What the task asks
Repeat the entries verbatim.
........
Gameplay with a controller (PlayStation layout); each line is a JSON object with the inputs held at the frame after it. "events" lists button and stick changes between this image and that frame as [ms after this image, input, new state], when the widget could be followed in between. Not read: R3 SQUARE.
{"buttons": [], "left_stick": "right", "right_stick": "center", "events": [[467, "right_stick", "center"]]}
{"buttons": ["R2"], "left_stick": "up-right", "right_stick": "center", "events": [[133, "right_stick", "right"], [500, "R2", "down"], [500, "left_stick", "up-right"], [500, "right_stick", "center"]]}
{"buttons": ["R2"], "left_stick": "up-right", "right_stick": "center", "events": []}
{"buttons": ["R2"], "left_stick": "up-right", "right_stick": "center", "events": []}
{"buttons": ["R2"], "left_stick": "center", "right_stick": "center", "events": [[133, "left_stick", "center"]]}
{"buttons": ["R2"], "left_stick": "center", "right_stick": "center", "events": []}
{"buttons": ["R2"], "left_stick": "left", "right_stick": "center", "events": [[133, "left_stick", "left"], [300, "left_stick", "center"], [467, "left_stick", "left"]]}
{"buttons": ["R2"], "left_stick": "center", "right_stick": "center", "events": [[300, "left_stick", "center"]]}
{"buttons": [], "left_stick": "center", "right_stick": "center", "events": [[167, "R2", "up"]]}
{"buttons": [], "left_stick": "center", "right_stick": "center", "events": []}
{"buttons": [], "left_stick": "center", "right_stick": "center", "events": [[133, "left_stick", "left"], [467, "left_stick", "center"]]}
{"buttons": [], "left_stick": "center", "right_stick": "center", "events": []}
........
Written response
Gameplay with a controller (PlayStation layout); each line is a JSON object with the inputs held at the frame after it. "events" lists button and stick changes between this image and that frame as [ms after this image, input, new state], when the widget could be followed in between. Not read: R3 SQUARE.
{"buttons": [], "left_stick": "right", "right_stick": "center", "events": [[467, "right_stick", "center"]]}
{"buttons": ["R2"], "left_stick": "up-right", "right_stick": "center", "events": [[133, "right_stick", "right"], [500, "R2", "down"], [500, "left_stick", "up-right"], [500, "right_stick", "center"]]}
{"buttons": ["R2"], "left_stick": "up-right", "right_stick": "center", "events": []}
{"buttons": ["R2"], "left_stick": "up-right", "right_stick": "center", "events": []}
{"buttons": ["R2"], "left_stick": "center", "right_stick": "center", "events": [[133, "left_stick", "center"]]}
{"buttons": ["R2"], "left_stick": "center", "right_stick": "center", "events": []}
{"buttons": ["R2"], "left_stick": "left", "right_stick": "center", "events": [[133, "left_stick", "left"], [300, "left_stick", "center"], [467, "left_stick", "left"]]}
{"buttons": ["R2"], "left_stick": "center", "right_stick": "center", "events": [[300, "left_stick", "center"]]}
{"buttons": [], "left_stick": "center", "right_stick": "center", "events": [[167, "R2", "up"]]}
{"buttons": [], "left_stick": "center", "right_stick": "center", "events": []}
{"buttons": [], "left_stick": "center", "right_stick": "center", "events": [[133, "left_stick", "left"], [467, "left_stick", "center"]]}
{"buttons": [], "left_stick": "center", "right_stick": "center", "events": []}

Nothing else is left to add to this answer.